Like Arcia, Tonkin is out of options, which could force the Twins to carry him on the 25-man roster as they head north from Florida.
Summing it up
So much of where the Twins will end up at the end of 2016 is dependent upon the fruits that their youth movement yields. Byron Buxton and Miguel Sano could break out and become stars. Byung-ho Park is a pretty big question mark, but judging by the success of Jung Ho Kang last year, the Twins could be getting quite the boon for the money spent. With other former and current top 100 prospects like Eddie Rosario, Jose Berrios, Max Kepler, Nick Burdi, Jorge Polanco, Oswaldo Arcia, Alex Meyer, and Trevor May all likely to contribute to the major-league roster, there is a lot of potential on the roster to exceed more reasonable expectations.

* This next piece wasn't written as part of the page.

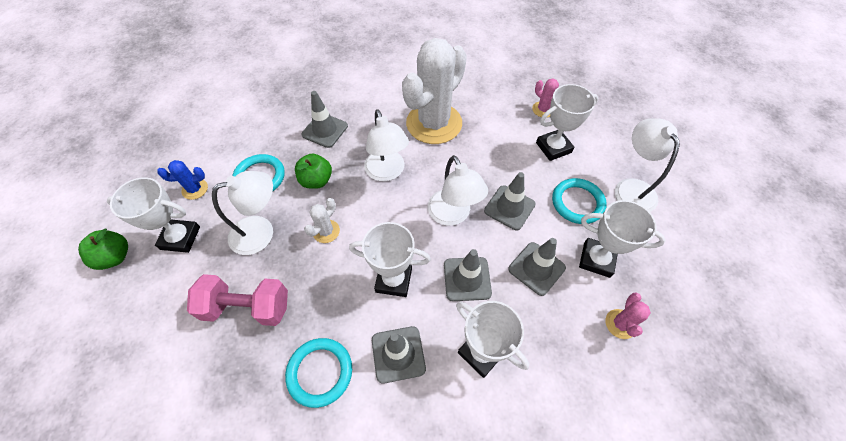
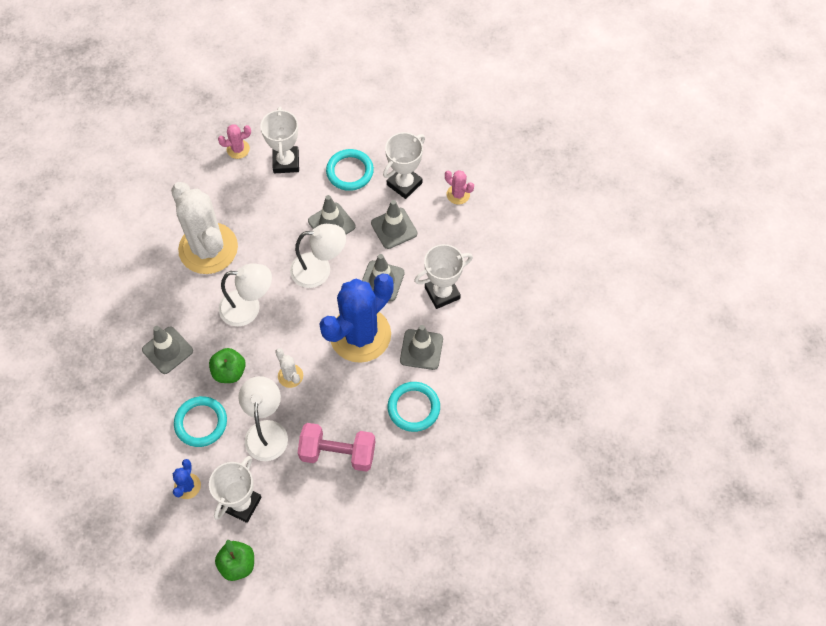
camera: 70 degrees left, 5 degrees up
(247, 307) = (338, 453): pink dumbbell -> pink dumbbell turned 75 degrees clockwise
(393, 280) = (360, 335): white trophy -> blue cactus
(631, 188) = (354, 126): white lamp -> none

Each year young teams with tantalizing talent surprises the baseball world and grows by leaps and bounds. Last year both the Chicago Cubs and Houston Astros rode to the postseason on the backs of hot young studs. It is entirely possible that this years Astros will be the Twins. The pitching staff may not be spectacular, but the offense could coalesce quickly. That could get scary quickly for the Royals and the rest of the Central, and a second-place (or better) finish in the division wouldn't be much of a surprise from the Twins in 2016.